Activity: Your answer must be an exact transcription of every record below, with the pictures omitted.

Records contained in a dataset:
----------------------------------------

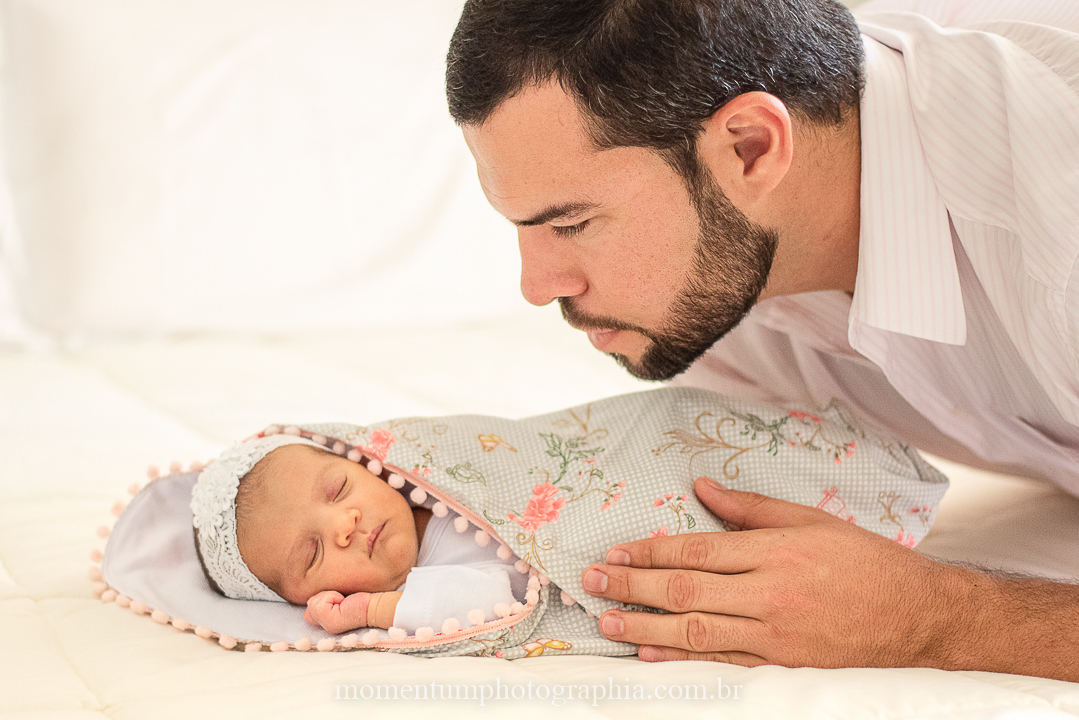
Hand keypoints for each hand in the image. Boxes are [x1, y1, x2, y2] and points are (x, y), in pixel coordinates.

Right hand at [304, 590, 370, 634]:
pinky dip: (330, 596)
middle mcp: (325, 629)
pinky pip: (320, 603)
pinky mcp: (330, 621)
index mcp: (327, 626)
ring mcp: (327, 626)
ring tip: (341, 601)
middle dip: (321, 600)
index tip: (336, 602)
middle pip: (308, 611)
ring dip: (327, 596)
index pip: (308, 616)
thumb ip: (322, 605)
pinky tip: (343, 601)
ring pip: (312, 604)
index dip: (318, 603)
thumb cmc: (358, 601)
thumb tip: (310, 601)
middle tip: (338, 601)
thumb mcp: (335, 603)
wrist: (373, 606)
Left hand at [581, 477, 978, 668]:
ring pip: (697, 630)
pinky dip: (683, 656)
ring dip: (645, 625)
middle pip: (686, 591)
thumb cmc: (865, 561)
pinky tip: (650, 650)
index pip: (696, 552)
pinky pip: (724, 661)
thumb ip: (751, 508)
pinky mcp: (783, 663)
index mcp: (776, 552)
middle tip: (590, 581)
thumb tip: (702, 488)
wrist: (919, 616)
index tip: (615, 551)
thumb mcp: (812, 520)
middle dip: (631, 585)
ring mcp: (775, 634)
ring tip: (606, 619)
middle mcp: (771, 594)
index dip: (649, 553)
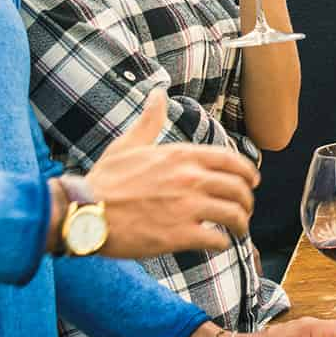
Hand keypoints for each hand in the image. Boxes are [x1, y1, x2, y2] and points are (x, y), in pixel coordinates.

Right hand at [82, 90, 259, 257]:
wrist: (83, 212)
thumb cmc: (105, 180)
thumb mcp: (129, 143)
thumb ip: (150, 119)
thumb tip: (157, 92)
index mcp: (182, 156)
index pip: (232, 161)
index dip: (248, 173)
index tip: (252, 183)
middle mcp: (190, 178)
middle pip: (239, 189)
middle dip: (247, 202)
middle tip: (245, 211)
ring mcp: (187, 207)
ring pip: (234, 215)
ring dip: (241, 224)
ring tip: (237, 230)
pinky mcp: (179, 235)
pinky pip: (217, 240)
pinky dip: (223, 243)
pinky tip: (218, 244)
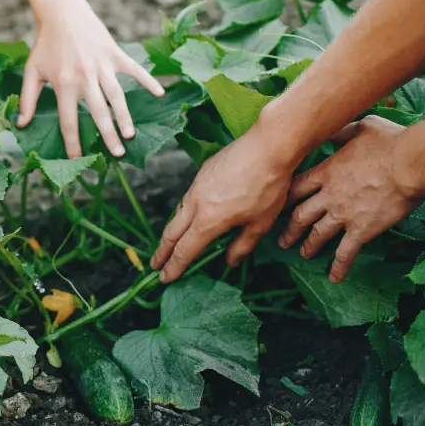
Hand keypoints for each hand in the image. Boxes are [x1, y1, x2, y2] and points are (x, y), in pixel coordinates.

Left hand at [16, 0, 164, 158]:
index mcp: (63, 84)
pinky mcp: (114, 53)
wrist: (61, 12)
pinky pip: (134, 69)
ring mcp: (102, 65)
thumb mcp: (32, 71)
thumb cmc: (45, 45)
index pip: (69, 121)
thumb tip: (21, 124)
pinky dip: (147, 80)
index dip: (73, 142)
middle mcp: (84, 76)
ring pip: (116, 95)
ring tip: (130, 134)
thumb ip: (27, 99)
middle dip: (108, 135)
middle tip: (118, 154)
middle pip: (98, 113)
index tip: (78, 158)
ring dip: (124, 116)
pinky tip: (159, 93)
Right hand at [150, 125, 294, 282]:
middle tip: (155, 266)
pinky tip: (191, 216)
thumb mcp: (261, 222)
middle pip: (171, 233)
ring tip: (171, 244)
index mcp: (209, 221)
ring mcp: (196, 187)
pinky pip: (187, 199)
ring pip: (178, 214)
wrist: (268, 146)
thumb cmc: (269, 186)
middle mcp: (196, 205)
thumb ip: (242, 245)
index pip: (185, 250)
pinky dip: (184, 214)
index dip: (174, 267)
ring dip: (172, 232)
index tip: (165, 278)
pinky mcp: (201, 174)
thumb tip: (230, 261)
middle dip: (162, 252)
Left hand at [278, 115, 418, 282]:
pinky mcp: (361, 230)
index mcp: (326, 172)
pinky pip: (345, 252)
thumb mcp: (360, 128)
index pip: (296, 188)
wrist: (408, 164)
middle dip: (289, 229)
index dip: (284, 199)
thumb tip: (331, 129)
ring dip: (308, 245)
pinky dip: (338, 266)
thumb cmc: (389, 143)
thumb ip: (341, 132)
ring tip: (302, 254)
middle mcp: (328, 196)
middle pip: (300, 215)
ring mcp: (343, 214)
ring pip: (318, 234)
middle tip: (282, 240)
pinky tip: (334, 278)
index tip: (276, 207)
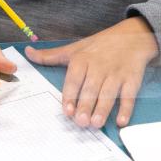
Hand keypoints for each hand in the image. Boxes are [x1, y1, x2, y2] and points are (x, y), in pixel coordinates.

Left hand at [25, 17, 158, 127]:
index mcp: (83, 59)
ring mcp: (117, 73)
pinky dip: (126, 108)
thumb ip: (51, 55)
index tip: (67, 111)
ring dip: (103, 109)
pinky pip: (129, 95)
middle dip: (86, 105)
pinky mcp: (132, 79)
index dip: (70, 95)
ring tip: (96, 124)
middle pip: (91, 88)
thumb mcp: (75, 48)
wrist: (133, 36)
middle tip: (81, 122)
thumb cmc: (100, 45)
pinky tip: (121, 121)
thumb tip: (27, 52)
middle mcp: (99, 66)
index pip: (74, 79)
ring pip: (109, 93)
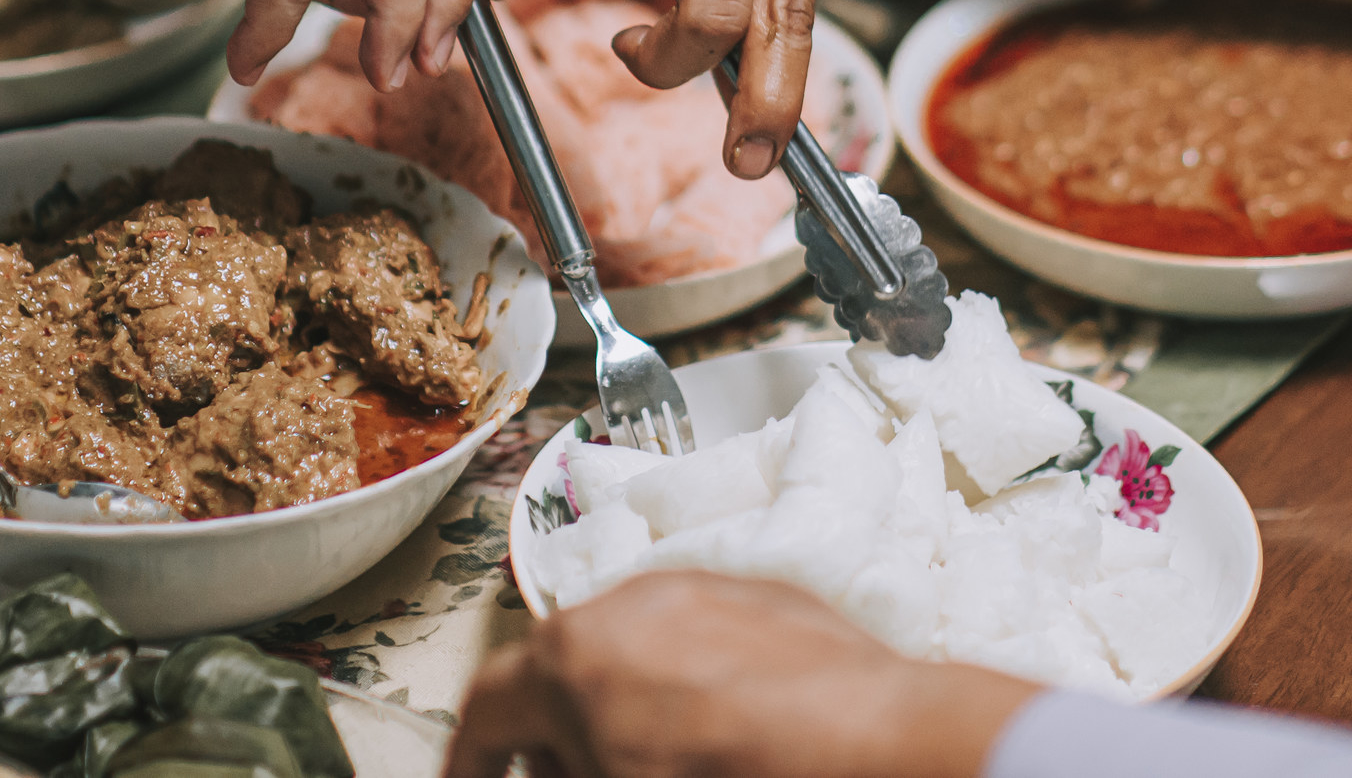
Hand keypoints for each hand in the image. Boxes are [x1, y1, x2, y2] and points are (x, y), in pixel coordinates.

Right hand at [443, 574, 1031, 777]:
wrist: (878, 749)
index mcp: (569, 657)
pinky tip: (722, 736)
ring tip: (652, 761)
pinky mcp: (769, 597)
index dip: (473, 760)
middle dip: (553, 737)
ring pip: (633, 648)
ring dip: (623, 705)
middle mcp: (627, 604)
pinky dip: (689, 685)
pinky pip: (702, 639)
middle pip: (557, 671)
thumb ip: (561, 772)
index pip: (485, 708)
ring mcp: (702, 591)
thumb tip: (556, 764)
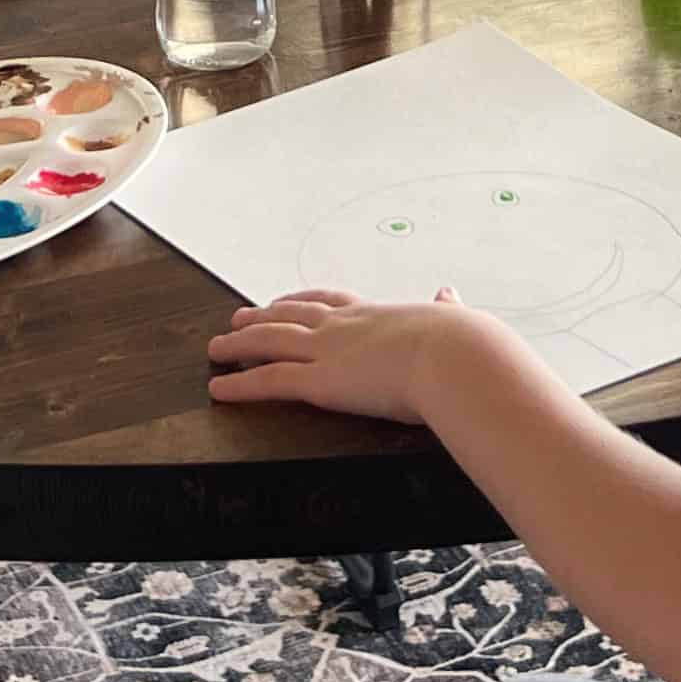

----------------------------------------

Problem solution:
Hand keypoints for each hand in the image. Boxes are [x1, y1, x2, y2] and points are (x, y), in pixel coordinates.

Right hand at [304, 590, 370, 634]:
pinky dip: (330, 596)
middle mcp: (325, 629)
pinky pip: (320, 603)
pinky mcp: (330, 621)
index mcp: (327, 626)
ring mcp: (327, 626)
ring tip: (341, 601)
middle dip: (321, 600)
index tip: (336, 602)
middle pip: (308, 611)
ring dip: (327, 596)
index pip: (308, 616)
thumb ip: (322, 605)
pinky tip: (343, 601)
ring pip: (312, 604)
index dip: (318, 603)
thumb cmc: (358, 601)
thumb tip: (310, 601)
middle tip: (338, 601)
thumb mcp: (335, 603)
wrist: (373, 606)
Left hand at [581, 477, 978, 668]:
ring pip: (697, 630)
pinky dip: (683, 656)
ring dip: (645, 625)
middle pip: (686, 591)
thumb cmc: (865, 561)
pinky tip: (650, 650)
index pip: (696, 552)
pinky pip: (724, 661)
thumb ip: (751, 508)
pinky mcp: (783, 663)
index mcp: (776, 552)
middle tip: (590, 581)
thumb tip: (702, 488)
wrist: (919, 616)
index tip: (615, 551)
thumb mcp: (812, 520)
middle dip: (631, 585)
ring mcp: (775, 634)
ring tip: (606, 619)
middle mcp: (771, 594)
index dip: (649, 553)
Hand keypoints for each hand in the image. Boxes are [x1, y1, x2, y2] and points are (x, y), in pixel coordinates.

Right hand at [82, 90, 259, 257]:
wrist: (83, 212)
thumb cmc: (105, 180)
thumb mcp: (129, 143)
thumb ip: (150, 119)
thumb tip: (157, 92)
index mcp: (182, 156)
index pip: (232, 161)
index dip: (248, 173)
index tip: (252, 183)
middle mcp: (190, 178)
middle pip: (239, 189)
middle dip: (247, 202)
middle tip: (245, 211)
ring mcp: (187, 207)
ring pip: (234, 215)
ring dip: (241, 224)
ring tip: (237, 230)
pinky mcp: (179, 235)
pinky pip: (217, 240)
pinky dip: (223, 243)
pinky tip: (218, 244)
Hand keypoints for each hand in the image. Boxes are [x1, y1, x2, y2] and points are (x, y), in pixel coordinates.

Left hand at [16, 0, 164, 158]:
index mcp: (63, 84)
pinky mcp: (114, 53)
wrist: (61, 12)
pinky pip: (134, 69)
ring mcp: (102, 65)
thumb mcp: (32, 71)
thumb cmc: (45, 45)
index pip: (69, 121)
thumb tip: (21, 124)
pinky dip: (147, 80)
index dip: (73, 142)
middle mcp: (84, 76)
ring pip: (116, 95)
ring tip: (130, 134)
thumb ip: (27, 99)
middle dip: (108, 135)
middle tip: (118, 154)
middle pip: (98, 113)
index tip: (78, 158)
ring dip: (124, 116)
pinky tip: (159, 93)
Right hand at [150, 125, 294, 282]:
middle tip: (155, 266)
pinky tip: (191, 216)
thumb mcp: (261, 222)
middle pip: (171, 233)
ring tip: (171, 244)
index mcp: (209, 221)
ring mcp: (196, 187)
pinky pip: (187, 199)
ring pip: (178, 214)
wrist: (268, 146)
thumb cmc: (269, 186)
middle mcp: (196, 205)
thumb ip: (242, 245)
index pip: (185, 250)
pinky dip: (184, 214)
index dip: (174, 267)
ring dip: (172, 232)
index tip: (165, 278)
pinky mcp: (201, 174)
thumb tip: (230, 261)
middle dip: (162, 252)
Left hand at [278, 115, 418, 282]:
pinky mcp: (361, 230)
index mcp: (326, 172)
pinky pip: (345, 252)
thumb mcp: (360, 128)
index pip: (296, 188)
wrist: (408, 164)
middle dip: (289, 229)
index dip: (284, 199)
thumb tip: (331, 129)
ring dip: (308, 245)
pinky dip: (338, 266)
thumb cmc: (389, 143)
thumb ip: (341, 132)
ring tip: (302, 254)
middle mcp: (328, 196)
middle pip: (300, 215)
ring mcp: (343, 214)
ring pip: (318, 234)
middle tip: (282, 240)
pinky tip: (334, 278)
index tip: (276, 207)
Hand keypoints for each hand in the image. Boxes are [x1, y1, x2, y2] and points are (x, y), in pixel coordinates.

Left hand at [25, 17, 158, 127]:
index mcp: (83, 59)
ring mcp: (117, 73)
pinky dip: (126, 108)
thumb ip: (51, 55)
index tip: (67, 111)
ring dip: (103, 109)
pinky pip: (129, 95)
middle dip: (86, 105)
pinky mcp: (132, 79)
index dip: (70, 95)
ring tip: (96, 124)
middle pip: (91, 88)
thumb mcp: (75, 48)
wrist: (133, 36)
middle tip: (81, 122)
thumb cmc: (100, 45)
pinky tip: (121, 121)
thumb tip: (27, 52)
middle mcp: (99, 66)
index pip: (74, 79)
ring pip: (109, 93)
Hand keypoints for each hand in the image. Boxes are [x1, y1, x2, y2] and points are (x, y), in pixel coordinates.

Right hand at [443, 574, 1031, 777]:
wrist: (878, 749)
index mcp: (569, 657)
pinky tip: (722, 736)
ring tip: (652, 761)
pinky mcp: (769, 597)
index dip: (473, 760)
middle dip: (553, 737)
ring pip: (633, 648)
ring dip: (623, 705)
middle mcp: (627, 604)
pinky dip: (689, 685)
pinky pip: (702, 639)
middle pip: (557, 671)
thumb ip: (561, 772)
index pip: (485, 708)
ring mcp: (702, 591)
thumb tip: (556, 764)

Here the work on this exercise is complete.